Em seu art. 9º, há a obrigação de que o detentor dos dados pessoais de um cidadão deva disponibilizar “de forma clara, adequada e ostensiva” informações quanto a (i) finalidade específica do tratamento; (ii) forma e duração do tratamento, observados os segredos comercial e industrial; (iii) identificação do controlador; (iv) informações de contato do controlador; (v) informações acerca do uso compartilhado de dados pelo controlador e a finalidade; (vi) responsabilidades dos agentes que realizarão o tratamento; e (vii) direitos do titular.
Assim, se superada a duvidosa compatibilidade do Ajuste Sinief nº 08/2019 com o art. 113, §2º do CTN, seria requisito imprescindível para a sua validade a estrita observância de tais diretrizes.
Tal comando é enfatizado, novamente, pelo art. 23 da LGPD, que impõe o fornecimento, pela Administração Pública, de “informações claras e atualizadas sobre a previsão legal, a finalidade, os procedimentos e as práticas utilizadas para a execução dessas atividades”. Portanto, o compartilhamento automático e irrestrito da informação – a partir de janeiro de 2020 – deverá ser acompanhado de ato normativo, por todas as Unidades Federadas individualmente, que disponha de forma clara a finalidade e as práticas que serão utilizadas no tratamento das informações pessoais dos contribuintes que forem obtidas dessa forma.

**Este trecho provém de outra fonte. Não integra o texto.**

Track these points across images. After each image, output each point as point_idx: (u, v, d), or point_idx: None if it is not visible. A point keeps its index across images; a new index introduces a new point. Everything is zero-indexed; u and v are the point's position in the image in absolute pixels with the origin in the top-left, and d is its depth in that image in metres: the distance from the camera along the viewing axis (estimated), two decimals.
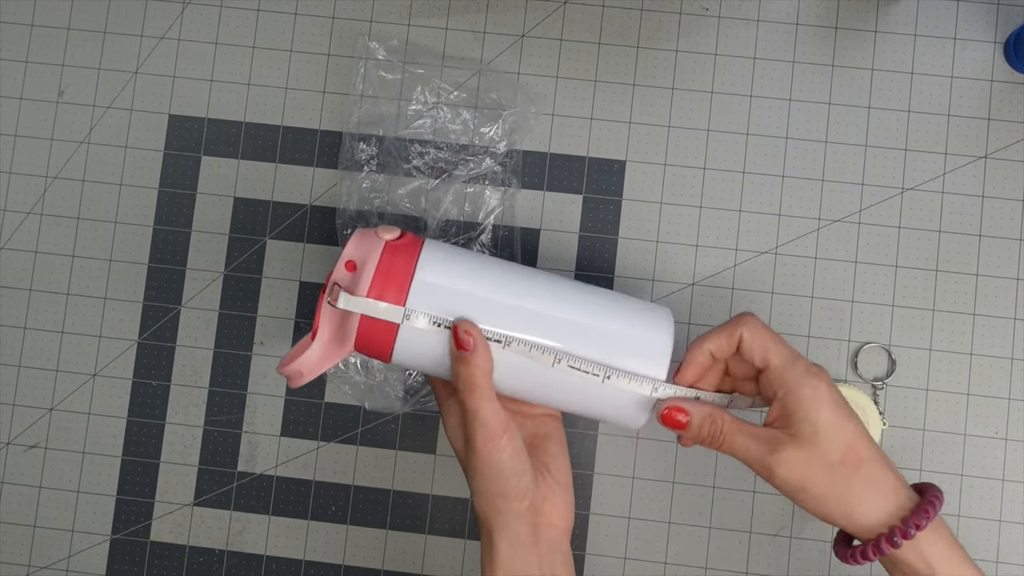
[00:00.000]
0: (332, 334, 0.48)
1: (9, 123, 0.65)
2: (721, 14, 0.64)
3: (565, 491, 0.49)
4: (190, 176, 0.65)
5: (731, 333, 0.47)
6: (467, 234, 0.63)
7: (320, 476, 0.63)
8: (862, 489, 0.45)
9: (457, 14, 0.65)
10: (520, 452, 0.47)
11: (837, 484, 0.45)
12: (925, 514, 0.44)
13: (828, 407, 0.45)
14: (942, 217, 0.62)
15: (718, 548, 0.61)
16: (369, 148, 0.63)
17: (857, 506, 0.45)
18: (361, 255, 0.48)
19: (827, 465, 0.45)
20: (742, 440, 0.46)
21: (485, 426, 0.46)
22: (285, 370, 0.49)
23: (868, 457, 0.45)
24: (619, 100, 0.64)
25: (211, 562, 0.63)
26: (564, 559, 0.48)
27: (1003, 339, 0.61)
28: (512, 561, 0.46)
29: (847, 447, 0.45)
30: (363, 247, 0.48)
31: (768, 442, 0.45)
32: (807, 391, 0.45)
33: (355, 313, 0.47)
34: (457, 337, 0.46)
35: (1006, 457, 0.61)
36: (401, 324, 0.47)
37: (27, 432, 0.64)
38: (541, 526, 0.48)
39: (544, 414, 0.52)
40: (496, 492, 0.47)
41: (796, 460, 0.45)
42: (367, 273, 0.47)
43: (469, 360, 0.46)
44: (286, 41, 0.65)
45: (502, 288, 0.49)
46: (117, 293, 0.64)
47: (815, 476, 0.45)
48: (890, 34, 0.63)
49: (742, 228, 0.63)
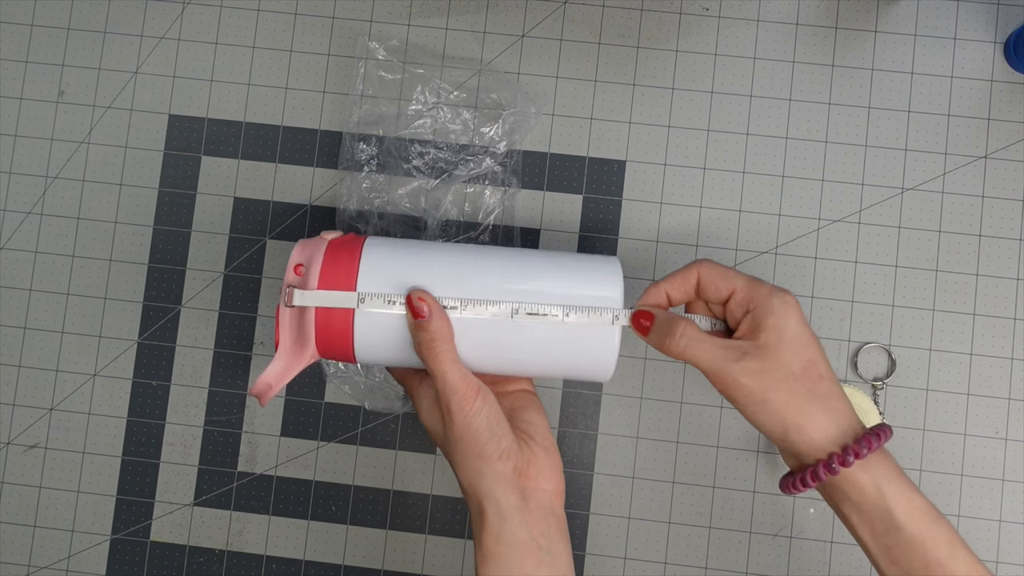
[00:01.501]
0: (293, 340, 0.49)
1: (9, 123, 0.65)
2: (721, 14, 0.64)
3: (550, 453, 0.49)
4: (190, 176, 0.65)
5: (687, 274, 0.49)
6: (467, 234, 0.63)
7: (320, 476, 0.63)
8: (820, 404, 0.45)
9: (457, 14, 0.65)
10: (497, 414, 0.47)
11: (796, 396, 0.45)
12: (877, 437, 0.45)
13: (796, 319, 0.46)
14: (942, 217, 0.62)
15: (718, 548, 0.61)
16: (369, 148, 0.63)
17: (813, 420, 0.45)
18: (307, 257, 0.49)
19: (790, 375, 0.45)
20: (708, 346, 0.46)
21: (456, 391, 0.46)
22: (253, 388, 0.49)
23: (827, 376, 0.46)
24: (619, 100, 0.64)
25: (211, 562, 0.63)
26: (559, 523, 0.47)
27: (1003, 339, 0.61)
28: (500, 528, 0.46)
29: (809, 361, 0.46)
30: (308, 250, 0.49)
31: (735, 349, 0.46)
32: (777, 302, 0.46)
33: (310, 313, 0.47)
34: (412, 306, 0.47)
35: (1006, 457, 0.61)
36: (356, 310, 0.47)
37: (27, 432, 0.64)
38: (529, 490, 0.47)
39: (519, 389, 0.52)
40: (477, 455, 0.46)
41: (760, 369, 0.45)
42: (314, 270, 0.48)
43: (427, 326, 0.46)
44: (286, 41, 0.65)
45: (450, 260, 0.49)
46: (117, 293, 0.64)
47: (777, 385, 0.45)
48: (890, 34, 0.63)
49: (742, 228, 0.63)
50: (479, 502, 0.47)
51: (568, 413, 0.62)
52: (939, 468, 0.61)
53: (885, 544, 0.45)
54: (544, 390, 0.62)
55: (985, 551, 0.60)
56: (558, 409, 0.62)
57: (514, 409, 0.51)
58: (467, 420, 0.46)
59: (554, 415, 0.62)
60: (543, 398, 0.62)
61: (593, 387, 0.62)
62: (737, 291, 0.48)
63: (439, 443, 0.49)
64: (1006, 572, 0.60)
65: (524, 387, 0.53)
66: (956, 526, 0.60)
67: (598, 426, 0.62)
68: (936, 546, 0.44)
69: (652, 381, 0.62)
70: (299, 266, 0.49)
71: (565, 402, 0.62)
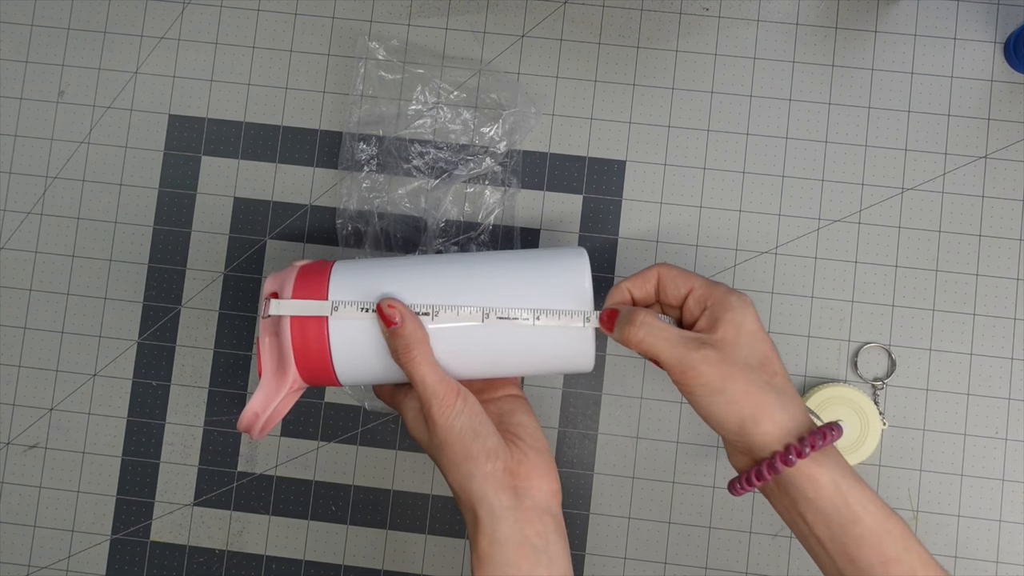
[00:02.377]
0: (275, 367, 0.49)
1: (9, 123, 0.65)
2: (721, 14, 0.64)
3: (541, 454, 0.48)
4: (190, 176, 0.65)
5: (647, 274, 0.50)
6: (467, 234, 0.63)
7: (320, 476, 0.63)
8: (776, 397, 0.46)
9: (457, 14, 0.65)
10: (479, 415, 0.47)
11: (754, 386, 0.45)
12: (832, 430, 0.45)
13: (752, 317, 0.47)
14: (942, 217, 0.62)
15: (718, 548, 0.61)
16: (369, 148, 0.63)
17: (769, 412, 0.45)
18: (279, 284, 0.50)
19: (747, 367, 0.46)
20: (668, 335, 0.46)
21: (436, 394, 0.47)
22: (240, 422, 0.49)
23: (781, 372, 0.47)
24: (619, 100, 0.64)
25: (211, 562, 0.63)
26: (555, 522, 0.47)
27: (1003, 339, 0.61)
28: (494, 527, 0.45)
29: (765, 356, 0.46)
30: (279, 278, 0.50)
31: (694, 340, 0.46)
32: (734, 299, 0.47)
33: (286, 333, 0.48)
34: (383, 314, 0.47)
35: (1006, 457, 0.61)
36: (330, 321, 0.48)
37: (27, 432, 0.64)
38: (522, 489, 0.46)
39: (505, 395, 0.52)
40: (464, 456, 0.46)
41: (718, 358, 0.45)
42: (287, 294, 0.49)
43: (400, 332, 0.47)
44: (286, 41, 0.65)
45: (418, 270, 0.50)
46: (117, 293, 0.64)
47: (735, 375, 0.45)
48: (890, 34, 0.63)
49: (742, 228, 0.63)
50: (471, 504, 0.46)
51: (568, 413, 0.62)
52: (939, 468, 0.61)
53: (841, 541, 0.44)
54: (544, 390, 0.62)
55: (985, 551, 0.60)
56: (558, 409, 0.62)
57: (502, 414, 0.50)
58: (449, 422, 0.46)
59: (554, 415, 0.62)
60: (543, 399, 0.62)
61: (593, 387, 0.62)
62: (695, 289, 0.48)
63: (427, 451, 0.49)
64: (1006, 572, 0.60)
65: (511, 392, 0.52)
66: (956, 526, 0.60)
67: (598, 426, 0.62)
68: (892, 541, 0.44)
69: (652, 381, 0.62)
70: (273, 294, 0.50)
71: (565, 402, 0.62)
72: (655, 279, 0.50)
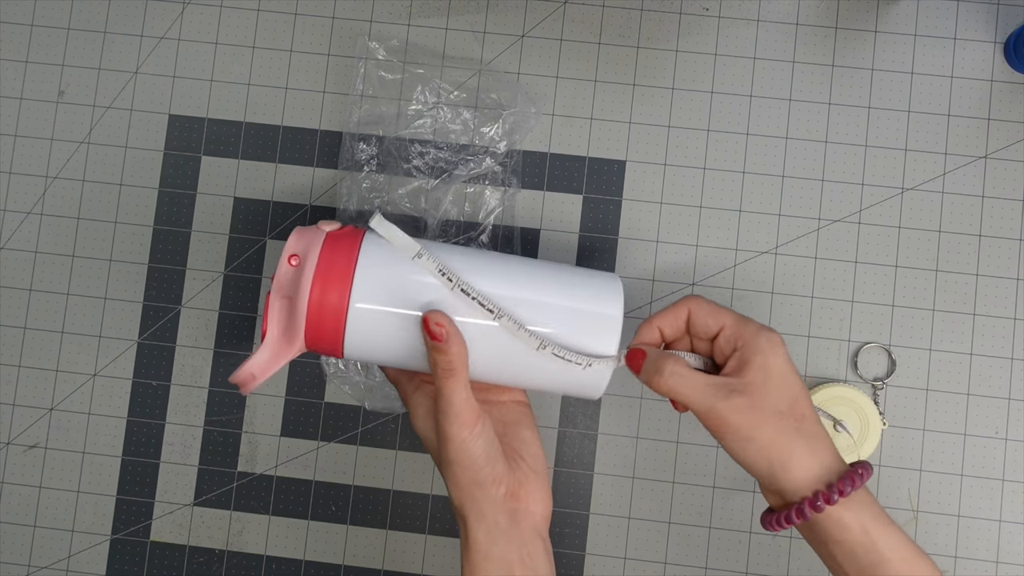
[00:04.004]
0: (281, 331, 0.48)
1: (9, 123, 0.65)
2: (721, 14, 0.64)
3: (540, 478, 0.49)
4: (190, 176, 0.65)
5: (678, 310, 0.49)
6: (467, 234, 0.63)
7: (320, 476, 0.63)
8: (805, 443, 0.46)
9: (457, 14, 0.65)
10: (493, 440, 0.47)
11: (783, 433, 0.46)
12: (859, 475, 0.45)
13: (782, 358, 0.47)
14: (942, 217, 0.62)
15: (718, 548, 0.61)
16: (369, 148, 0.63)
17: (798, 458, 0.45)
18: (303, 247, 0.47)
19: (776, 413, 0.46)
20: (696, 384, 0.46)
21: (459, 415, 0.46)
22: (236, 376, 0.48)
23: (810, 416, 0.47)
24: (619, 100, 0.64)
25: (211, 562, 0.63)
26: (545, 546, 0.48)
27: (1003, 339, 0.61)
28: (489, 547, 0.46)
29: (794, 400, 0.46)
30: (304, 240, 0.48)
31: (723, 387, 0.46)
32: (763, 341, 0.47)
33: (302, 303, 0.46)
34: (429, 330, 0.45)
35: (1006, 457, 0.61)
36: (350, 308, 0.46)
37: (27, 432, 0.64)
38: (519, 512, 0.47)
39: (511, 400, 0.52)
40: (472, 480, 0.46)
41: (747, 406, 0.45)
42: (310, 263, 0.46)
43: (446, 350, 0.45)
44: (286, 41, 0.65)
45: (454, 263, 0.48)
46: (117, 293, 0.64)
47: (764, 423, 0.45)
48: (890, 34, 0.63)
49: (742, 228, 0.63)
50: (467, 521, 0.47)
51: (568, 413, 0.62)
52: (939, 468, 0.61)
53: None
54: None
55: (985, 551, 0.60)
56: (558, 409, 0.62)
57: (507, 423, 0.50)
58: (464, 445, 0.46)
59: (554, 415, 0.62)
60: (543, 398, 0.62)
61: None
62: (726, 328, 0.48)
63: (430, 450, 0.49)
64: (1006, 572, 0.60)
65: (518, 398, 0.52)
66: (956, 526, 0.60)
67: (598, 426, 0.62)
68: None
69: None
70: (294, 256, 0.47)
71: (565, 402, 0.62)
72: (685, 315, 0.49)
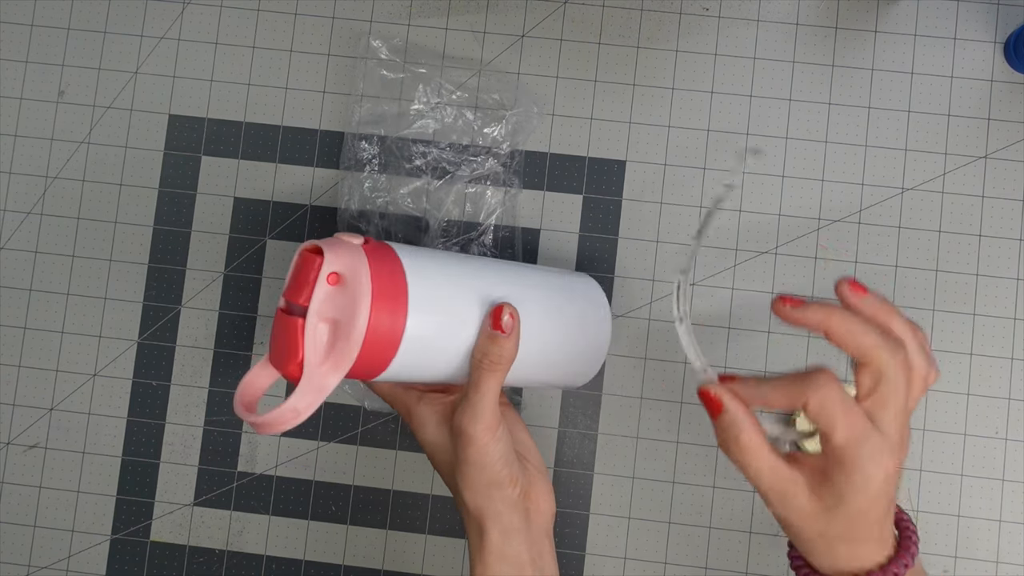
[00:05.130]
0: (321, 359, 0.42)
1: (9, 123, 0.65)
2: (721, 14, 0.64)
3: (544, 477, 0.50)
4: (190, 176, 0.65)
5: (798, 395, 0.41)
6: (467, 234, 0.63)
7: (320, 476, 0.63)
8: (872, 544, 0.42)
9: (457, 14, 0.65)
10: (510, 441, 0.48)
11: (831, 542, 0.41)
12: (903, 562, 0.42)
13: (867, 497, 0.40)
14: (942, 217, 0.62)
15: (718, 548, 0.61)
16: (371, 147, 0.63)
17: (844, 561, 0.42)
18: (346, 266, 0.43)
19: (850, 518, 0.41)
20: (770, 470, 0.41)
21: (485, 416, 0.46)
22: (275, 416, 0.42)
23: (887, 529, 0.42)
24: (619, 100, 0.64)
25: (211, 562, 0.63)
26: (551, 545, 0.49)
27: (1003, 339, 0.61)
28: (504, 547, 0.47)
29: (878, 517, 0.41)
30: (343, 257, 0.43)
31: (802, 485, 0.41)
32: (858, 478, 0.40)
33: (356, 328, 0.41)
34: (498, 320, 0.46)
35: (1006, 457, 0.61)
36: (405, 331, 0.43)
37: (27, 432, 0.64)
38: (531, 512, 0.48)
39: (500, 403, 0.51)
40: (491, 482, 0.47)
41: (806, 514, 0.41)
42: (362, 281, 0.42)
43: (504, 342, 0.45)
44: (286, 41, 0.65)
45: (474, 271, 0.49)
46: (117, 293, 0.64)
47: (815, 531, 0.41)
48: (890, 34, 0.63)
49: (742, 228, 0.63)
50: (482, 521, 0.47)
51: (568, 413, 0.62)
52: (939, 468, 0.61)
53: None
54: (545, 390, 0.62)
55: (985, 551, 0.60)
56: (558, 409, 0.62)
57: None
58: (487, 447, 0.46)
59: (554, 415, 0.62)
60: (543, 398, 0.62)
61: (593, 387, 0.62)
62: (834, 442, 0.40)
63: (439, 461, 0.49)
64: (1006, 572, 0.60)
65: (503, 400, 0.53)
66: (956, 526, 0.60)
67: (598, 426, 0.62)
68: None
69: (652, 381, 0.62)
70: (334, 274, 0.42)
71: (565, 402, 0.62)
72: (803, 402, 0.40)
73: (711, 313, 0.62)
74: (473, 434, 0.46)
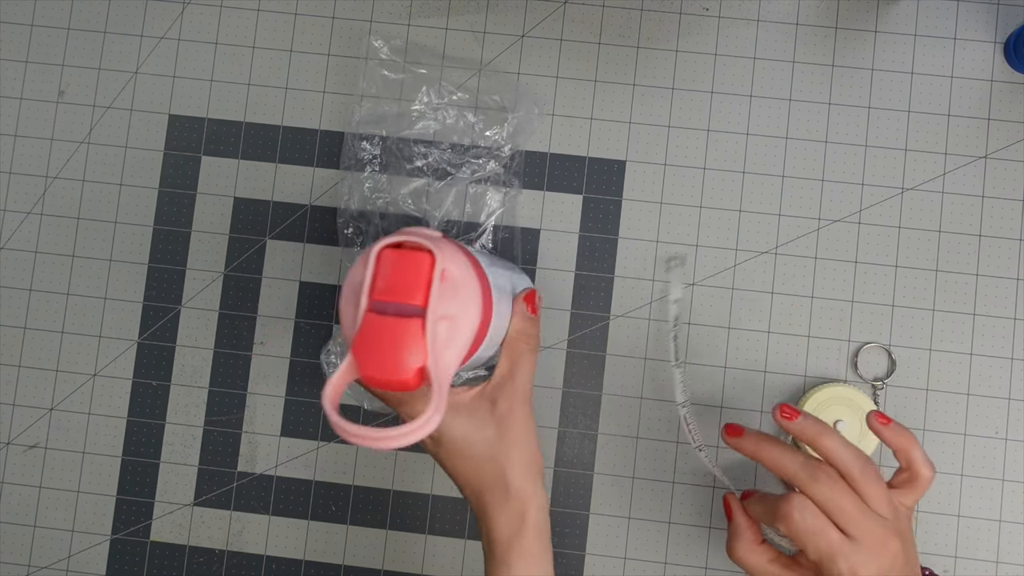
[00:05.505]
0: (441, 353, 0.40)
1: (9, 123, 0.65)
2: (721, 14, 0.64)
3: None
4: (190, 176, 0.65)
5: (772, 518, 0.48)
6: (467, 235, 0.63)
7: (320, 476, 0.63)
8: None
9: (457, 14, 0.65)
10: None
11: None
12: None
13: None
14: (942, 217, 0.62)
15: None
16: (372, 147, 0.63)
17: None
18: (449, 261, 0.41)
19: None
20: (758, 559, 0.49)
21: (527, 389, 0.48)
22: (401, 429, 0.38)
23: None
24: (619, 100, 0.64)
25: (211, 562, 0.63)
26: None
27: (1003, 339, 0.61)
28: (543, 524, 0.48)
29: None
30: (445, 252, 0.41)
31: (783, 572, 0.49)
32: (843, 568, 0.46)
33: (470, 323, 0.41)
34: (533, 304, 0.51)
35: (1006, 457, 0.61)
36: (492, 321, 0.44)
37: (27, 432, 0.64)
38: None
39: None
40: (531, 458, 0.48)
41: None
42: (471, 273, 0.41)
43: (537, 323, 0.50)
44: (286, 41, 0.65)
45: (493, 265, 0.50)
46: (117, 293, 0.64)
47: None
48: (890, 34, 0.63)
49: (742, 228, 0.63)
50: (525, 502, 0.47)
51: (568, 413, 0.62)
52: (939, 468, 0.61)
53: None
54: (544, 390, 0.62)
55: (985, 551, 0.60)
56: (558, 409, 0.62)
57: None
58: (528, 419, 0.48)
59: (554, 415, 0.62)
60: (543, 399, 0.62)
61: (593, 387, 0.62)
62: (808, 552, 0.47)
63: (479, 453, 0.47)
64: (1006, 572, 0.60)
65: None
66: (956, 526, 0.60)
67: (598, 426, 0.62)
68: None
69: (652, 381, 0.62)
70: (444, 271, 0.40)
71: (565, 402, 0.62)
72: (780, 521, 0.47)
73: (711, 314, 0.62)
74: (520, 413, 0.48)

Em síntese: que a transparência fiscal deve ser buscada para evitar sonegação, permitir uma fiscalização mais eficiente no âmbito interno, perante todas as Administrações Tributária, e, inclusive, combater o fenômeno que internacionalmente se conhece como erosão da base tributável e transferência de resultados (BEPS), e, assim, proteger a arrecadação dos Estados e permitir a sua manutenção, disto não há a menor dúvida. Contudo, por mais nobres que sejam seus objetivos, não deve ser promovida a qualquer custo. E, fundamentalmente, que essa nova Era de transparência fiscal não seja marcada pela unilateralidade.